To produce data across multiple clusters, set up individual producers for each targeted cluster. However, it's essential to manually integrate instrumentation and error tracking, as these producers won't be monitored by the default Karafka Web UI.
# Just create producers targeting other clusters
SECONDARY_CLUSTER_PRODUCER = WaterDrop::Producer.new do |config|
config.deliver = true
config.kafka = {
'bootstrap.servers': 'example.com:9092',
'request.required.acks': 1
}
end
Common Mistakes
-
Ignoring Primary Default: Forgetting that
Karafka.producer
and ActiveJob jobs default to the primary cluster can lead to unexpected routing of messages. -
Mismatched Cluster Configuration: Ensure that all specified clusters in the configuration have the correct broker addresses.
-
Web UI Assumption: Assuming that the Web UI processes data on the cluster it shows.

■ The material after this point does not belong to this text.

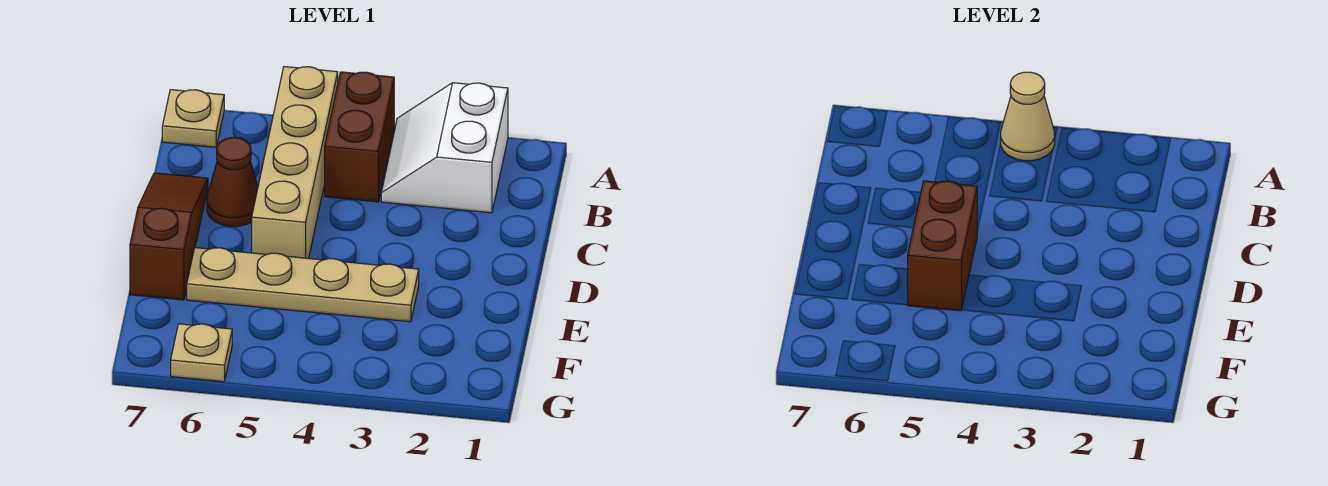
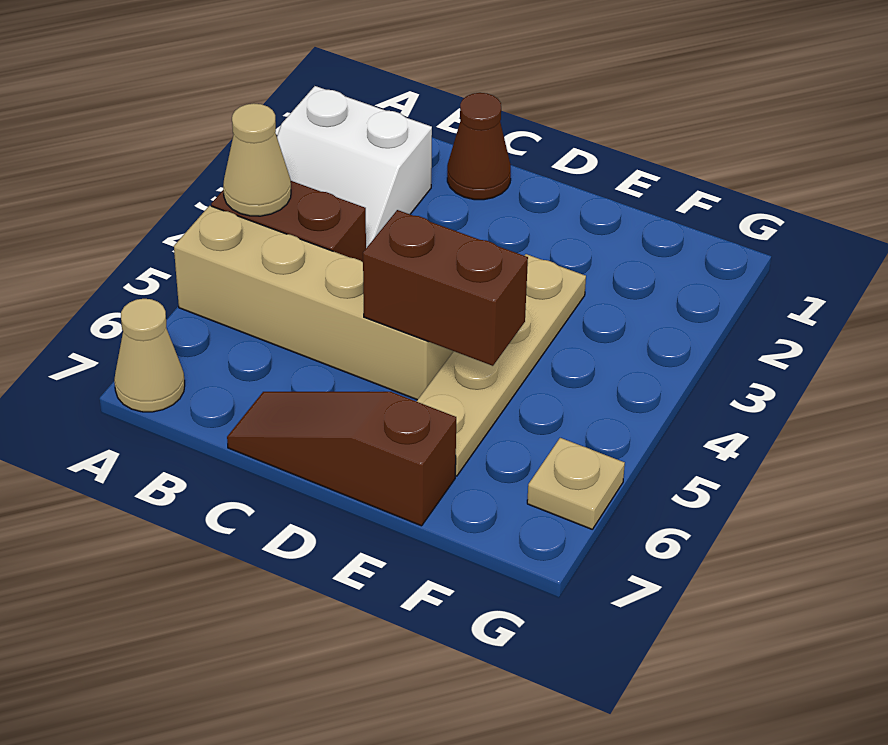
tan 1x1 plate [162,90,224,147] -> tan 1x1 cone [114,299,185,412]
brown 1x1 cone [207,138,258,227] -> brown 1x1 cone moved to [447,93,511,200]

Remember, data processing is done on the primary cluster unless overridden.
-
Overcomplicating Setup: Using multiple clusters can add complexity to your setup. Ensure there's a clear need for this before diving in.
-
Monitoring Challenges: Monitoring and alerting can become challenging with multiple clusters. Ensure you have a solid monitoring strategy.
Example use-cases
-
Geographical Distribution: For businesses operating in different regions, separate clusters can help localize data processing closer to where data is produced or consumed.
-
Disaster Recovery: A secondary cluster can be crucial for backup and recovery, ensuring business continuity even if the primary cluster fails.
-
Data Segregation: For businesses handling data with different security or compliance requirements, other clusters can segregate data based on these requirements.
-
Load Distribution: High-traffic applications can distribute their load across multiple clusters to ensure no single cluster becomes a bottleneck.
-
Multi-Tenancy: For businesses offering multi-tenant solutions, different clusters can cater to various tenants, ensuring isolation and independent scalability.
Conclusion
While Karafka's ability to operate with multiple clusters offers flexibility and scalability, it's essential to understand the nuances and potential pitfalls of such a setup. Plan your configuration carefully, and ensure you're leveraging the multi-cluster configuration for valid business reasons.